Your instructions: Output every record exactly and leave each picture out.

Source data:

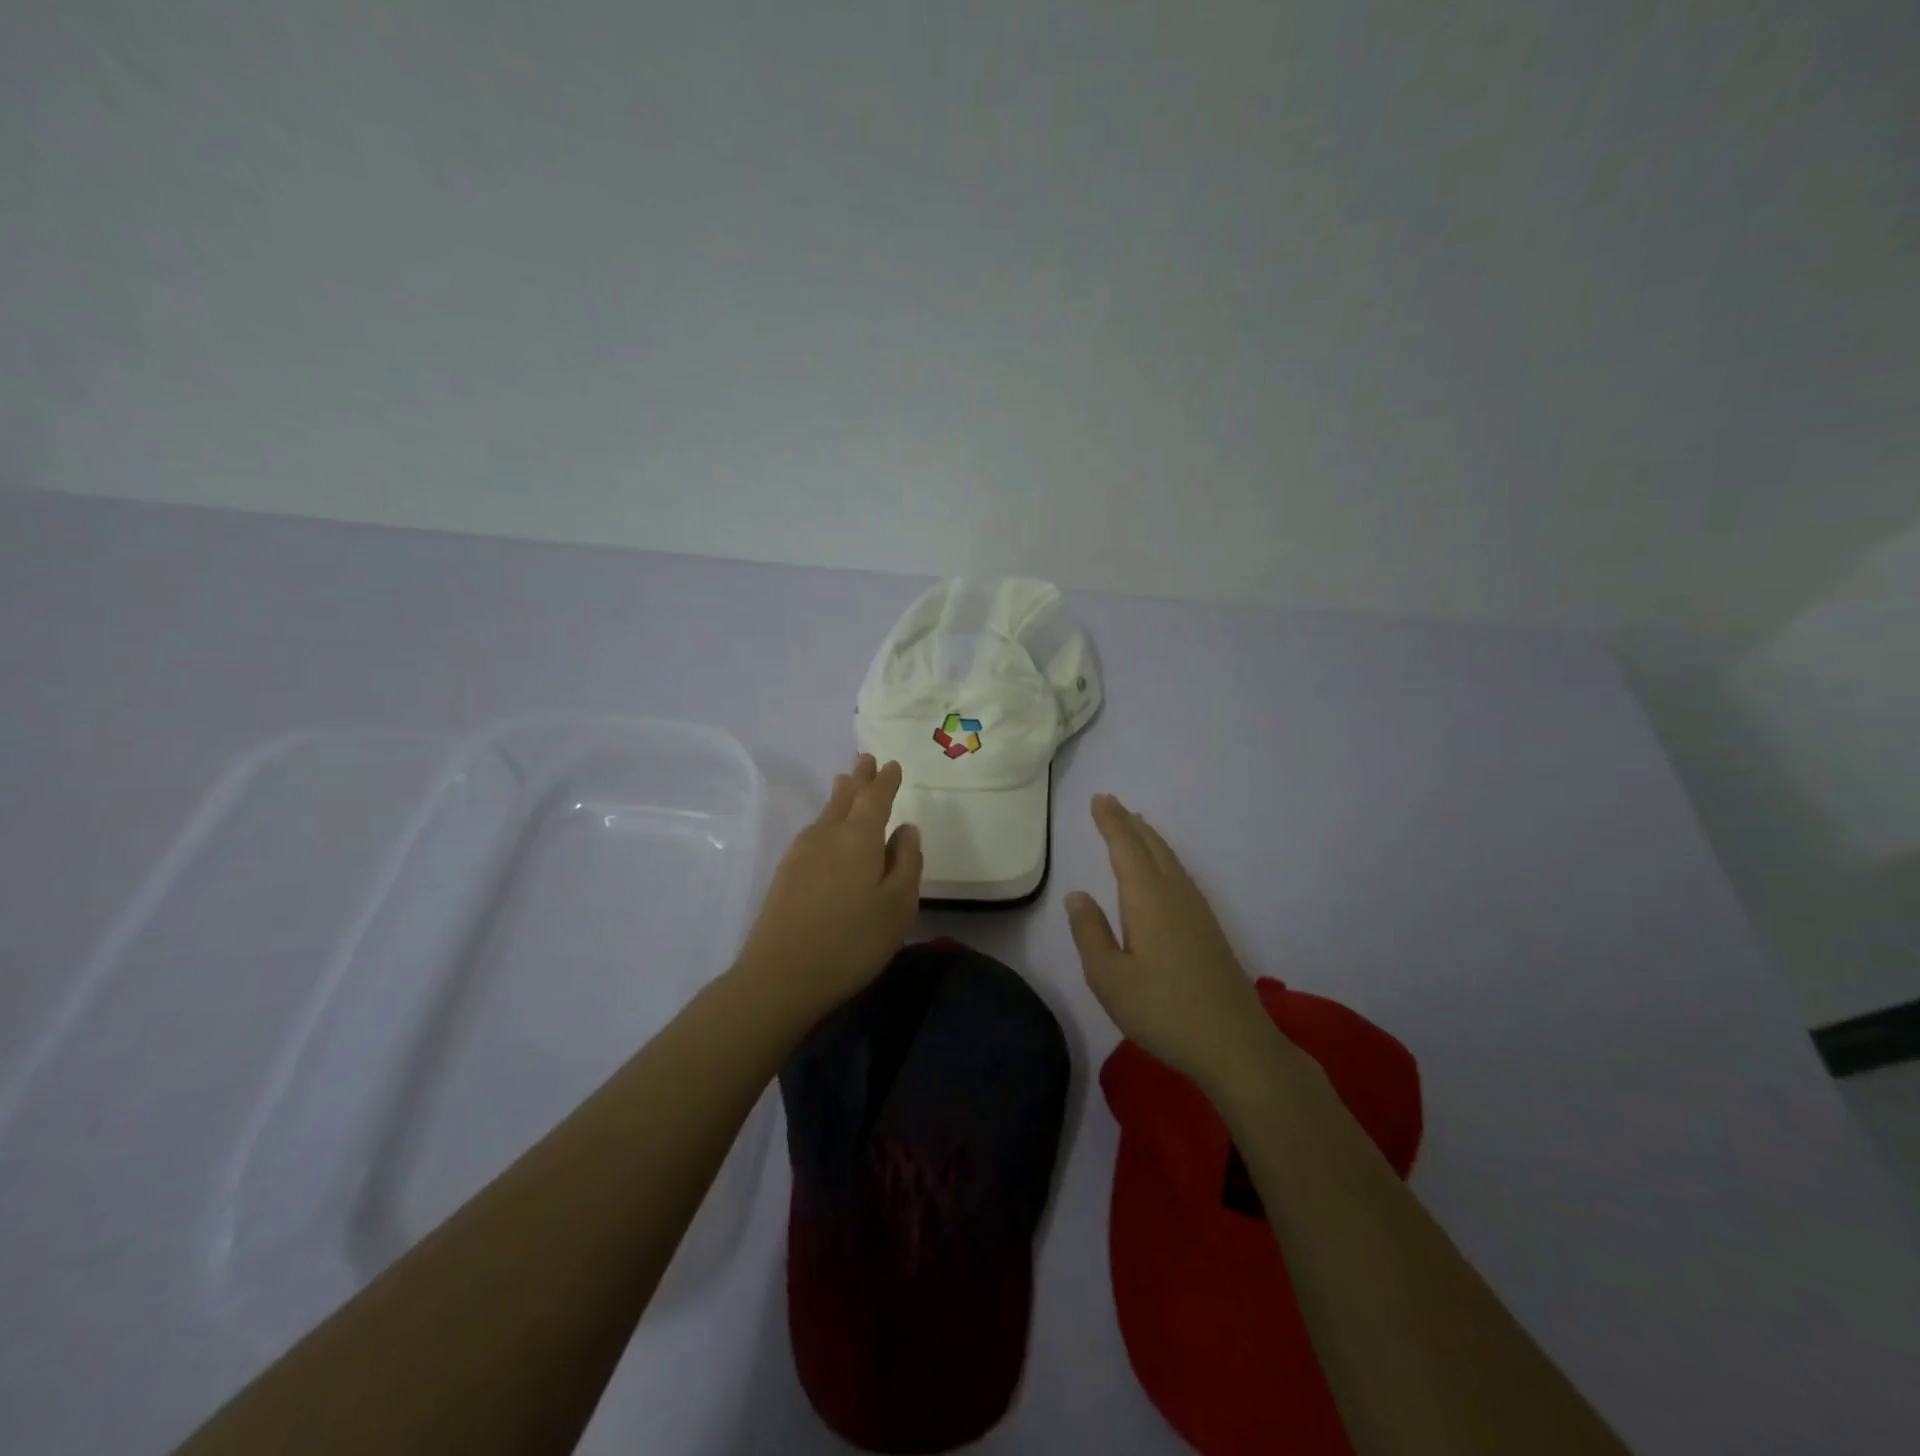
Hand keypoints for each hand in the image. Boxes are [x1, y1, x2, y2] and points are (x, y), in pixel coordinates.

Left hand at [734, 754, 921, 1015]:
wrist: (780, 976)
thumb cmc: (851, 941)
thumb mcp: (897, 906)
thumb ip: (907, 863)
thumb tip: (907, 828)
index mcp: (859, 837)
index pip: (875, 797)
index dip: (886, 780)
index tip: (892, 765)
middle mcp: (827, 834)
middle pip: (845, 797)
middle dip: (859, 779)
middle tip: (866, 760)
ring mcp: (801, 853)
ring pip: (826, 813)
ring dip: (840, 795)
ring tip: (845, 782)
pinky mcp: (786, 873)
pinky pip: (813, 831)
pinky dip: (826, 819)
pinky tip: (825, 829)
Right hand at [1066, 794, 1276, 1089]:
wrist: (1235, 1045)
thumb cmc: (1162, 1011)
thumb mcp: (1109, 978)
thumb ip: (1090, 933)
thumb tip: (1078, 894)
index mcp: (1148, 899)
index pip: (1126, 848)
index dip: (1111, 822)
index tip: (1099, 799)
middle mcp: (1175, 895)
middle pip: (1152, 847)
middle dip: (1130, 824)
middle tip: (1111, 804)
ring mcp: (1197, 912)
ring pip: (1170, 861)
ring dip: (1149, 839)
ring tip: (1134, 827)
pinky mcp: (1209, 930)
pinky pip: (1180, 876)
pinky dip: (1164, 860)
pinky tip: (1162, 873)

Answer box:
Hand keypoints for each hand in the image. Boxes are [x1, y1, x2, y2] and points are (x, y), in pixel coordinates.

Left hand at [734, 754, 921, 1015]:
wrist: (780, 976)
thumb cmc: (851, 941)
thumb mcp: (897, 906)
thumb ip: (907, 863)
thumb tip: (907, 828)
index mcp: (859, 837)
index pip: (875, 797)
index dip: (886, 780)
index tip: (892, 765)
middle mcp: (827, 834)
middle pip: (845, 797)
middle dip: (859, 779)
middle tip: (866, 760)
ring mcp: (801, 853)
ring pip: (826, 813)
ring dip: (840, 795)
ring tip: (845, 782)
pinky mcp: (786, 873)
pinky pip: (813, 831)
pinky dip: (826, 819)
pinky tip: (825, 829)
Right hand at [1066, 794, 1276, 1089]:
wrist: (1235, 1045)
thumb cmc: (1162, 1011)
thumb mcp: (1109, 978)
thumb ip: (1090, 933)
thumb tip: (1078, 894)
index mcp: (1148, 899)
index pip: (1126, 848)
index dip: (1111, 822)
index tip: (1099, 799)
middle mcp: (1175, 895)
middle pip: (1152, 847)
middle dip: (1130, 824)
middle tip: (1111, 804)
ring mcp: (1197, 912)
ring pip: (1170, 861)
ring dip: (1149, 839)
ring tip: (1134, 827)
pinky mcp: (1209, 930)
pinky pip: (1180, 876)
pinky dip: (1164, 860)
pinky tip: (1162, 873)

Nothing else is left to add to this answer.